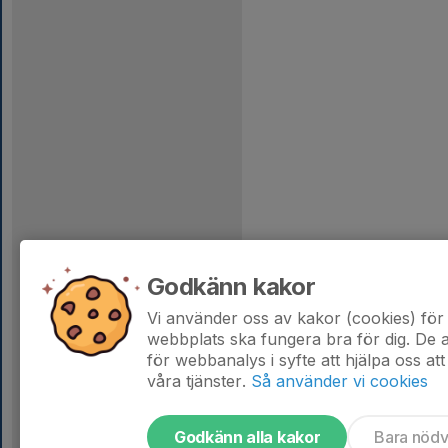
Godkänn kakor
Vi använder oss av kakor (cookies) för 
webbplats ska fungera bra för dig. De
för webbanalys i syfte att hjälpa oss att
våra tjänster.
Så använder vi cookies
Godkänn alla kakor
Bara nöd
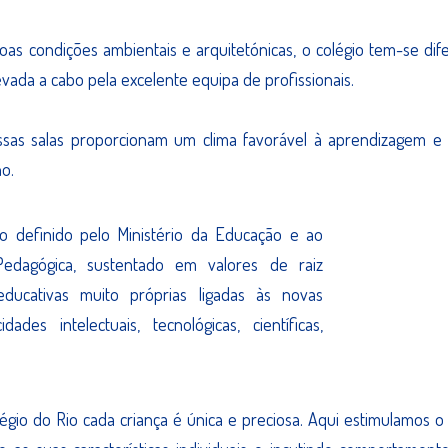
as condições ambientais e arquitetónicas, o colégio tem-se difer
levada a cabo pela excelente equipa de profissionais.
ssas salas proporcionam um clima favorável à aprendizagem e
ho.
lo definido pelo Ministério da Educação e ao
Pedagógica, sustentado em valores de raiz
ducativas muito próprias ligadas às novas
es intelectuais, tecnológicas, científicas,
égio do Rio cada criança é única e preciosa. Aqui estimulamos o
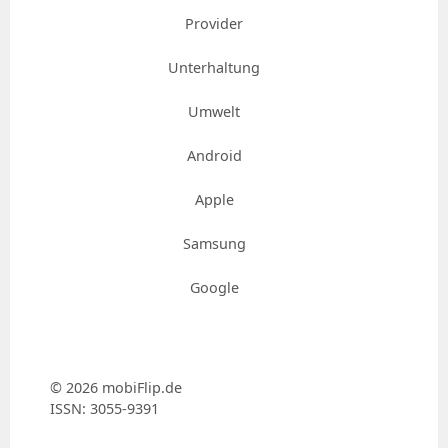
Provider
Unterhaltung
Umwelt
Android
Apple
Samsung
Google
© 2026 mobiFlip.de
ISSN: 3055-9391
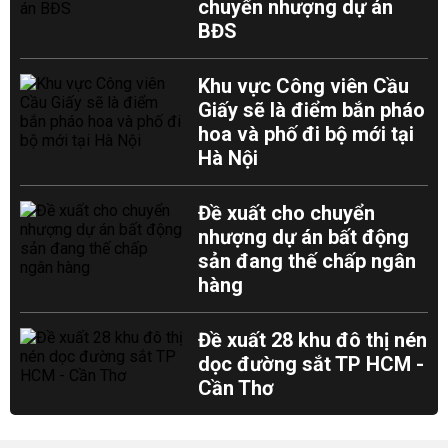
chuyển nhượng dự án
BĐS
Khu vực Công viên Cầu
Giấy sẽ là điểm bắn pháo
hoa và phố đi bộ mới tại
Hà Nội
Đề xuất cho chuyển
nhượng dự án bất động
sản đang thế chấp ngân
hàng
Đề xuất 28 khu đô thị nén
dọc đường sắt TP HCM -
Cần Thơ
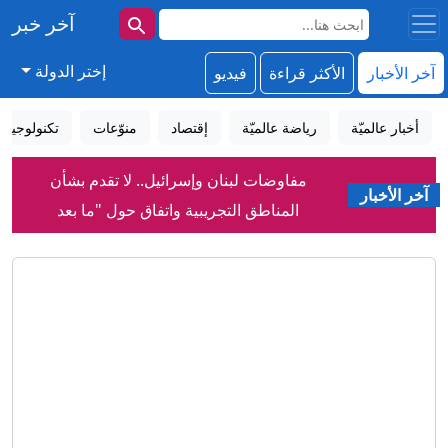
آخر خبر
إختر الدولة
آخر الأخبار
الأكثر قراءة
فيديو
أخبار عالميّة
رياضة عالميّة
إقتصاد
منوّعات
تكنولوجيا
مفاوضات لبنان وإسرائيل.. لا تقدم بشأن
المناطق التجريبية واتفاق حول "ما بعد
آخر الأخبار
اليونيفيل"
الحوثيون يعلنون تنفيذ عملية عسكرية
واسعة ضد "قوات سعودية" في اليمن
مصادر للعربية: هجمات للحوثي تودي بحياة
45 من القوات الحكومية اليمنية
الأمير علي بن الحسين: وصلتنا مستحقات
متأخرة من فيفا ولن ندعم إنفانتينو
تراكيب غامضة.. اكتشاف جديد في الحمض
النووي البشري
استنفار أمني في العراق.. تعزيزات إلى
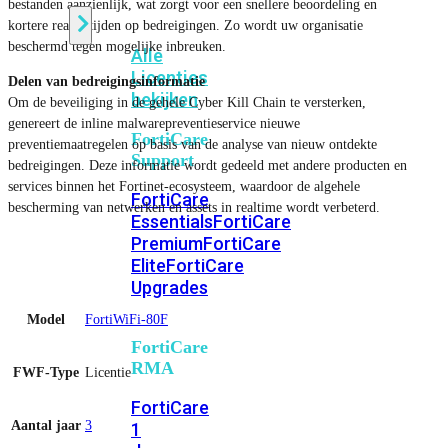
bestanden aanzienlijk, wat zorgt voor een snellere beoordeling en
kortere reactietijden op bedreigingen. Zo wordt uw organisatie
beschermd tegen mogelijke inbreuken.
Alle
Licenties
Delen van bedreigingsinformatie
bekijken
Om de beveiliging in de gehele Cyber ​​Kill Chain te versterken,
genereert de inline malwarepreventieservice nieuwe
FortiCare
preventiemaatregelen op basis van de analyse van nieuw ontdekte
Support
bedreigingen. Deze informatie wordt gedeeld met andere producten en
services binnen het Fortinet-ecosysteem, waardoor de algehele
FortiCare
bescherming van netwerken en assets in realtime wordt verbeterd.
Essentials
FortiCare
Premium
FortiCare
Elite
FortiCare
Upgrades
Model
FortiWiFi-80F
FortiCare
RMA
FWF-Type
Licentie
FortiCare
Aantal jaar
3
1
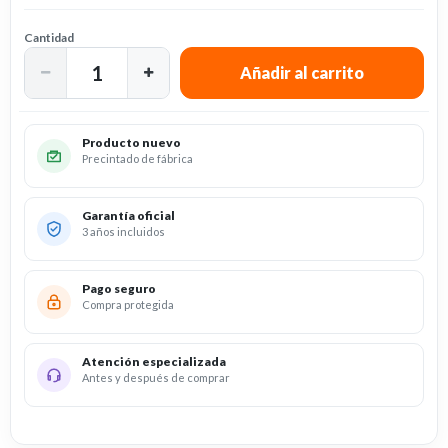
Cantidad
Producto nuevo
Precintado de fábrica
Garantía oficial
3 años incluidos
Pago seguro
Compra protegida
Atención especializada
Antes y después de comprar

**What is expected:** Every line above should be returned word for word, with the pictures left behind.

**Answer below:**
Godkänn kakor
Vi använder oss av kakor (cookies) för 
webbplats ska fungera bra för dig. De
för webbanalys i syfte att hjälpa oss att
våra tjänster.
Så använder vi cookies
Godkänn alla kakor
Bara nöd
as condições ambientais e arquitetónicas, o colégio tem-se difer
levada a cabo pela excelente equipa de profissionais.
ssas salas proporcionam um clima favorável à aprendizagem e
ho.
lo definido pelo Ministério da Educação e ao
Pedagógica, sustentado em valores de raiz
ducativas muito próprias ligadas às novas
es intelectuais, tecnológicas, científicas,
égio do Rio cada criança é única e preciosa. Aqui estimulamos o
Provider
Unterhaltung
Umwelt
Android
Apple
Samsung
Google
© 2026 mobiFlip.de
ISSN: 3055-9391
chuyển nhượng dự án
BĐS
Khu vực Công viên Cầu
Giấy sẽ là điểm bắn pháo
hoa và phố đi bộ mới tại
Hà Nội
Đề xuất cho chuyển
nhượng dự án bất động
sản đang thế chấp ngân
hàng
Đề xuất 28 khu đô thị nén
dọc đường sắt TP HCM -
Cần Thơ
آخر خبر
إختر الدولة
آخر الأخبار
الأكثر قراءة
فيديو
أخبار عالميّة
رياضة عالميّة
إقتصاد
منوّعات
تكنولوجيا
مفاوضات لبنان وإسرائيل.. لا تقدم بشأن
المناطق التجريبية واتفاق حول "ما بعد
آخر الأخبار
اليونيفيل"
الحوثيون يعلنون تنفيذ عملية عسكرية
واسعة ضد "قوات سعودية" في اليمن
مصادر للعربية: هجمات للحوثي تودي بحياة
45 من القوات الحكومية اليمنية
الأمير علي بن الحسين: وصلتنا مستحقات
متأخرة من فيفا ولن ندعم إنفانتينو
تراكيب غامضة.. اكتشاف جديد في الحمض
النووي البشري
استنفار أمني في العراق.. تعزيزات إلى
bestanden aanzienlijk, wat zorgt voor een snellere beoordeling en
kortere reactietijden op bedreigingen. Zo wordt uw organisatie
beschermd tegen mogelijke inbreuken.
Alle
Licenties
Delen van bedreigingsinformatie
bekijken
Om de beveiliging in de gehele Cyber ​​Kill Chain te versterken,
genereert de inline malwarepreventieservice nieuwe
FortiCare
preventiemaatregelen op basis van de analyse van nieuw ontdekte
Support
bedreigingen. Deze informatie wordt gedeeld met andere producten en
services binnen het Fortinet-ecosysteem, waardoor de algehele
FortiCare
bescherming van netwerken en assets in realtime wordt verbeterd.
Essentials
FortiCare
Premium
FortiCare
Elite
FortiCare
Upgrades
Model
FortiWiFi-80F
FortiCare
RMA
FWF-Type
Licentie
FortiCare
Aantal jaar
3
1
Cantidad
Producto nuevo
Precintado de fábrica
Garantía oficial
3 años incluidos
Pago seguro
Compra protegida
Atención especializada
Antes y después de comprar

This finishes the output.